In Plain English:
Mod GRF 1-29 is a lab-stabilised copy of the first 29 amino acids of growth hormone-releasing hormone (GHRH) — the signal your hypothalamus fires at the pituitary to trigger a GH burst. Four amino acid swaps block the enzymes that would normally destroy GHRH within seconds, extending active life to roughly 30 minutes while keeping the natural somatostatin brake intact so GH cannot overshoot. Each injection produces one clean, physiological GH pulse. Because the pulse is brief and the peptide carries no albumin-binding hook (DAC), you control timing precisely — commonly paired with a GHRP such as Ipamorelin pre-bed or post-workout to amplify the magnitude of each release event.
Research Maturity
Limited Human (34 PubMed results (CJC-1295 / mod GRF); 2 human RCTs but No DAC variant not independently trialled+ Studies)
Focus
Body Composition
Hormone Signaling
Recovery Support
Origin
Developed by ConjuChem Biotechnologies (Montreal, early 2000s) as the tetrasubstituted scaffold underlying CJC-1295 DAC, before the albumin-binding maleimide linker was added.
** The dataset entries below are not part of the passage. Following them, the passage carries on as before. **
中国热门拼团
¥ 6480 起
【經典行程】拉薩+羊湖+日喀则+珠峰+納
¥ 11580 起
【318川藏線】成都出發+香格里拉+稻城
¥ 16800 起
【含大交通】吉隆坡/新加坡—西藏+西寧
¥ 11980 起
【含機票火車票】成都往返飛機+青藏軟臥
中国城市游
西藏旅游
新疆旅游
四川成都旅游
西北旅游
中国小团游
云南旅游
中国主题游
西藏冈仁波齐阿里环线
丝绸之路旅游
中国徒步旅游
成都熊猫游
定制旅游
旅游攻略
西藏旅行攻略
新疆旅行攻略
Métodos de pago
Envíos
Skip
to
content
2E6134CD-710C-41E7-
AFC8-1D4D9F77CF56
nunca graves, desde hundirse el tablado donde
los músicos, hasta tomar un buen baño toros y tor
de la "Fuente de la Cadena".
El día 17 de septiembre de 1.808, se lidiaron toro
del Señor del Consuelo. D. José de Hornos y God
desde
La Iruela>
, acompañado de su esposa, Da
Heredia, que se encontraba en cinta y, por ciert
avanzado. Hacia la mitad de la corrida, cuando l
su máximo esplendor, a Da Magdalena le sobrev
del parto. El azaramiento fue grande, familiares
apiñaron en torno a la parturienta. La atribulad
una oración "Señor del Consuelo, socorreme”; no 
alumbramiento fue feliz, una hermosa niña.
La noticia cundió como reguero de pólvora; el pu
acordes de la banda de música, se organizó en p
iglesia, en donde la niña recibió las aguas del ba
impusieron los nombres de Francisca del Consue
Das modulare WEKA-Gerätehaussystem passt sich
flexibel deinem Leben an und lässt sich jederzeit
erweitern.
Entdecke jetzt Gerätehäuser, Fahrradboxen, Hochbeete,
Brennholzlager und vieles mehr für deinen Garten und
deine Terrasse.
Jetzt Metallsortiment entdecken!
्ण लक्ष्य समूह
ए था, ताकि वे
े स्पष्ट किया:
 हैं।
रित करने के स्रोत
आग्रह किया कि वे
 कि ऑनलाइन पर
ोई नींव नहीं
The four substitutions — D-Ala at position 2 (DPP-IV resistance), Gln at position 8 (deamidation block), Ala at position 15 (rigidity), Leu at position 27 (oxidation resistance) — together stabilise GHRH(1-29) against plasma proteases while preserving full GHRHR agonism. Identified alongside CJC-1295 in the 2005 ConjuChem albumin-conjugate study (PMID 15817669). No DAC variant reached independent IND or Phase I filing; studied as the active backbone comparator in CJC-1295 pharmacology work.
Mechanism
Full agonist at GHRH receptor (GHRHR) on anterior pituitary somatotrophs. Receptor engagement couples to Gs protein, activating adenylyl cyclase and raising intracellular cAMP, which activates PKA. PKA phosphorylates downstream effectors driving GH gene transcription and stimulates calcium influx through voltage-gated channels, triggering exocytosis of stored GH vesicles. Somatostatin feedback pathway remains completely intact — each pulse self-terminates and cannot produce sustained non-physiological GH elevation without repeated injections. Downstream: pulsatile GH elevations drive hepatic IGF-1 synthesis, which mediates anabolic and lipolytic effects. D-Ala2 substitution blocks DPP-IV cleavage at the Ala2-Ile3 bond, the primary inactivation site of native GHRH; Gln8 blocks asparagine rearrangement to aspartate (deamidation); Ala15 stabilises helical backbone geometry; Leu27 eliminates methionine sulfoxide formation.
Outcome
Pulsatile serum GH rise (peak ~10-20 min post-injection); downstream hepatic IGF-1 elevation; lean body mass accrual (significant in male models, attenuated in females); subcutaneous fat reduction; improved sleep architecture (slow-wave and REM); muscular contractile force; skin collagen deposition; muscle growth velocity (+74% in one preclinical model over 1 year). Typically dosed 1-3x daily; effects are injection-timed rather than sustained.